Entries shown: Begin

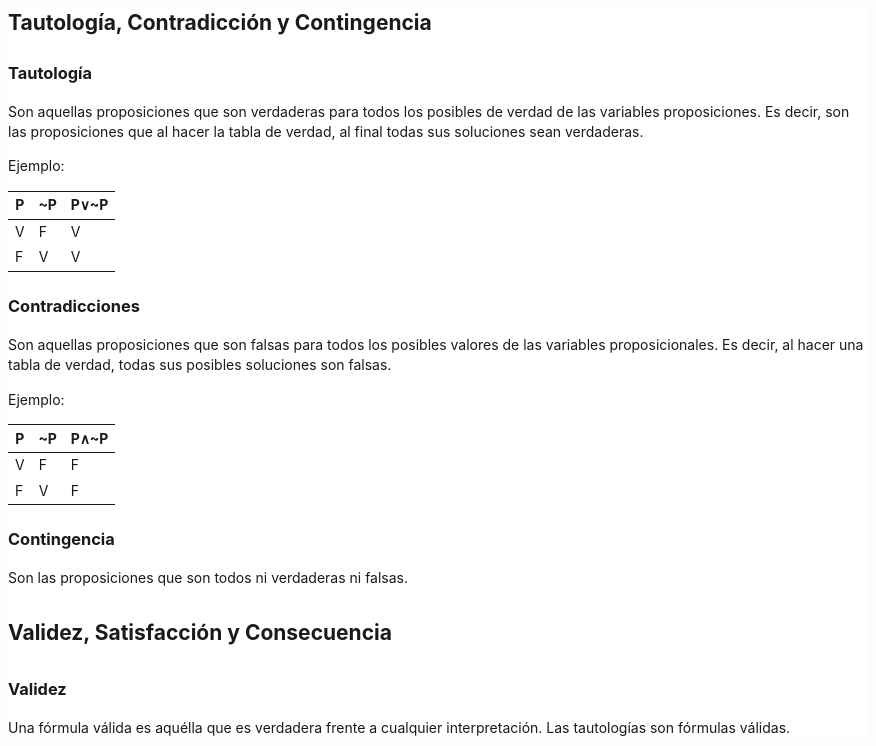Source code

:



## Tautología, Contradicción y Contingencia



### Tautología

Son aquellas proposiciones que son verdaderas para todos los posibles de verdad de las variables proposiciones. Es decir, son las proposiciones que al hacer la tabla de verdad, al final todas sus soluciones sean verdaderas.



Ejemplo:

| P    | ~P   | P∨~P |
| ---- | ---- | ---- |
| V    | F    | V    |
| F    | V    | V    |



### Contradicciones

Son aquellas proposiciones que son falsas para todos los posibles valores de las variables proposicionales. Es decir, al hacer una tabla de verdad, todas sus posibles soluciones son falsas.



Ejemplo:

| P    | ~P   | P∧~P |
| ---- | ---- | ---- |
| V    | F    | F    |
| F    | V    | F    |





### Contingencia

Son las proposiciones que son todos ni verdaderas ni falsas.



## Validez, Satisfacción y Consecuencia 

## 

### Validez

Una fórmula válida es aquélla que es verdadera frente a cualquier interpretación. Las tautologías
son fórmulas válidas. 
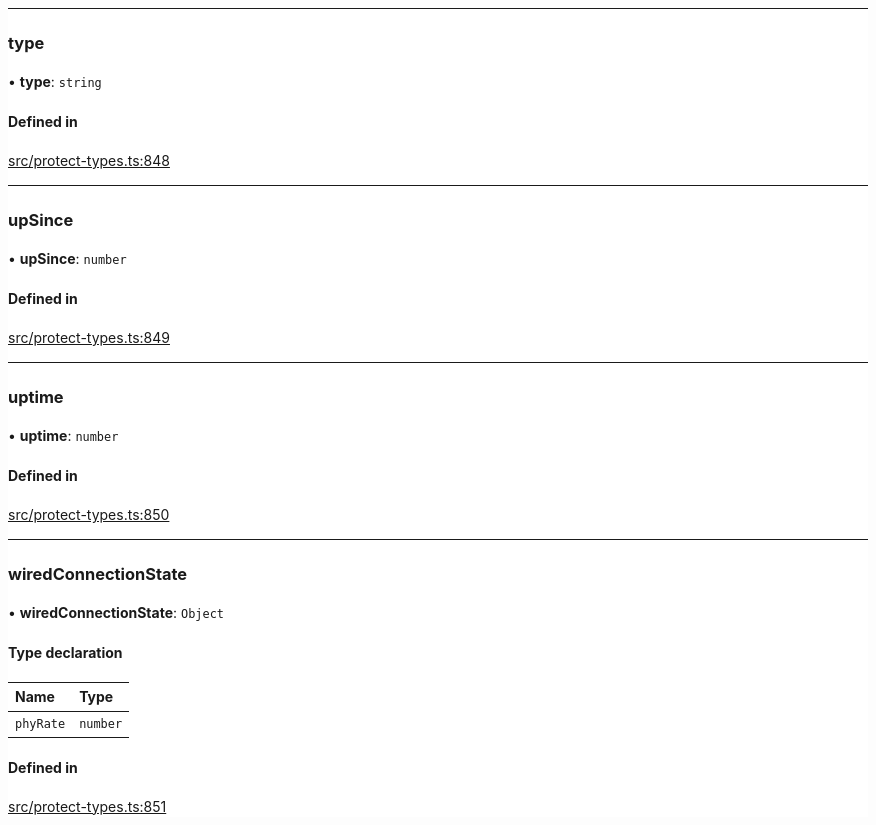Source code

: ___

### type

• **type**: `string`

#### Defined in

[src/protect-types.ts:848](https://github.com/hjdhjd/unifi-protect/blob/393789fc061eae4a69212a8c6e68b2ee3c4f0dc2/src/protect-types.ts#L848)

___

### upSince

• **upSince**: `number`

#### Defined in

[src/protect-types.ts:849](https://github.com/hjdhjd/unifi-protect/blob/393789fc061eae4a69212a8c6e68b2ee3c4f0dc2/src/protect-types.ts#L849)

___

### uptime

• **uptime**: `number`

#### Defined in

[src/protect-types.ts:850](https://github.com/hjdhjd/unifi-protect/blob/393789fc061eae4a69212a8c6e68b2ee3c4f0dc2/src/protect-types.ts#L850)

___

### wiredConnectionState

• **wiredConnectionState**: `Object`

#### Type declaration

| Name | Type |
| :------ | :------ |
| `phyRate` | `number` |

#### Defined in

[src/protect-types.ts:851](https://github.com/hjdhjd/unifi-protect/blob/393789fc061eae4a69212a8c6e68b2ee3c4f0dc2/src/protect-types.ts#L851)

Entries shown: End

** Task item **
Print all entries exactly, without images.

** Written answer **
Source code

:



## Tautología, Contradicción y Contingencia



### Tautología

Son aquellas proposiciones que son verdaderas para todos los posibles de verdad de las variables proposiciones. Es decir, son las proposiciones que al hacer la tabla de verdad, al final todas sus soluciones sean verdaderas.



Ejemplo:

| P    | ~P   | P∨~P |
| ---- | ---- | ---- |
| V    | F    | V    |
| F    | V    | V    |



### Contradicciones

Son aquellas proposiciones que son falsas para todos los posibles valores de las variables proposicionales. Es decir, al hacer una tabla de verdad, todas sus posibles soluciones son falsas.



Ejemplo:

| P    | ~P   | P∧~P |
| ---- | ---- | ---- |
| V    | F    | F    |
| F    | V    | F    |





### Contingencia

Son las proposiciones que son todos ni verdaderas ni falsas.



## Validez, Satisfacción y Consecuencia 

## 

### Validez

Una fórmula válida es aquélla que es verdadera frente a cualquier interpretación. Las tautologías
son fórmulas válidas. 
Source code

: ___

### type

• **type**: `string`

#### Defined in

[src/protect-types.ts:848](https://github.com/hjdhjd/unifi-protect/blob/393789fc061eae4a69212a8c6e68b2ee3c4f0dc2/src/protect-types.ts#L848)

___

### upSince

• **upSince**: `number`

#### Defined in

[src/protect-types.ts:849](https://github.com/hjdhjd/unifi-protect/blob/393789fc061eae4a69212a8c6e68b2ee3c4f0dc2/src/protect-types.ts#L849)

___

### uptime

• **uptime**: `number`

#### Defined in

[src/protect-types.ts:850](https://github.com/hjdhjd/unifi-protect/blob/393789fc061eae4a69212a8c6e68b2ee3c4f0dc2/src/protect-types.ts#L850)

___

### wiredConnectionState

• **wiredConnectionState**: `Object`

#### Type declaration

| Name | Type |
| :------ | :------ |
| `phyRate` | `number` |

#### Defined in

[src/protect-types.ts:851](https://github.com/hjdhjd/unifi-protect/blob/393789fc061eae4a69212a8c6e68b2ee3c4f0dc2/src/protect-types.ts#L851)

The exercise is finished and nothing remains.